# Work instruction
Search the records below for "right knee: (159, 442)". Return that line and all remaining lines exactly.

# Provided data
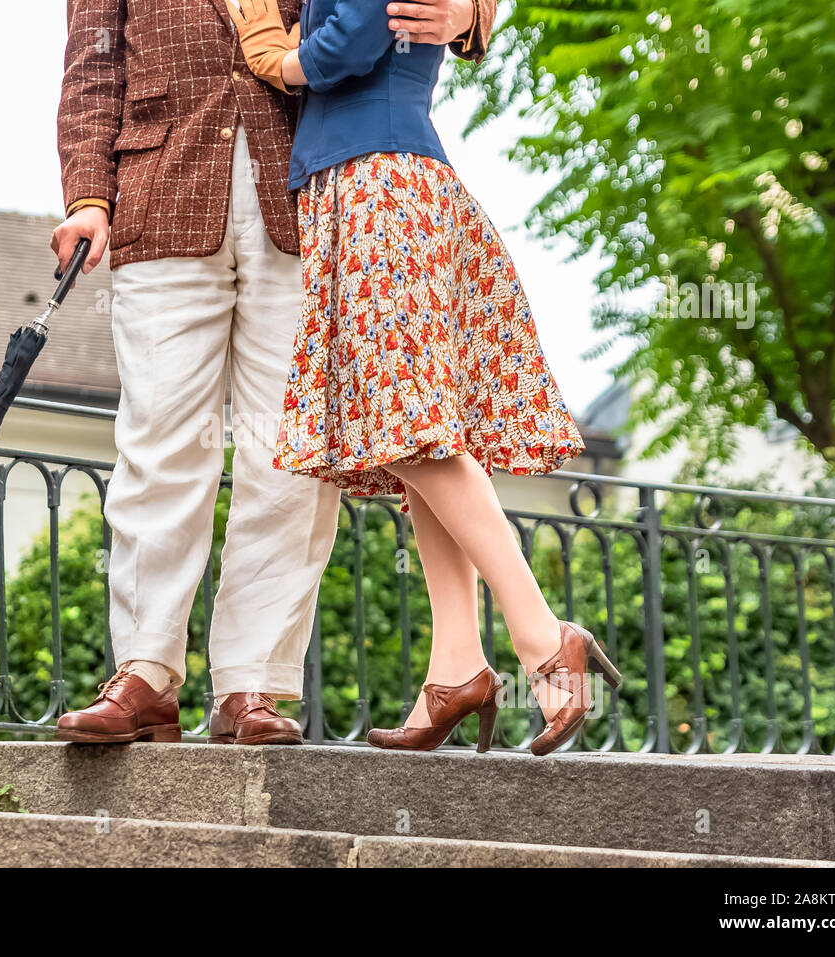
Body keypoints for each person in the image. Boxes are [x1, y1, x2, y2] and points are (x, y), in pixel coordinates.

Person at [51, 0, 486, 745]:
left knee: (289, 459)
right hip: (161, 195)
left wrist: (473, 13)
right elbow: (93, 64)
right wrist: (88, 196)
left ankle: (252, 683)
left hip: (303, 194)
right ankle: (146, 673)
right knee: (159, 442)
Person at [227, 0, 622, 755]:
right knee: (416, 431)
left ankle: (541, 633)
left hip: (375, 177)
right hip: (385, 172)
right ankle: (456, 664)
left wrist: (275, 56)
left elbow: (349, 40)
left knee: (403, 426)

# The answer
right knee: (159, 442)
Person at [227, 0, 622, 755]:
right knee: (416, 431)
left ankle: (541, 633)
left hip: (375, 177)
right hip: (385, 172)
right ankle: (456, 664)
left wrist: (275, 56)
left elbow: (349, 40)
left knee: (403, 426)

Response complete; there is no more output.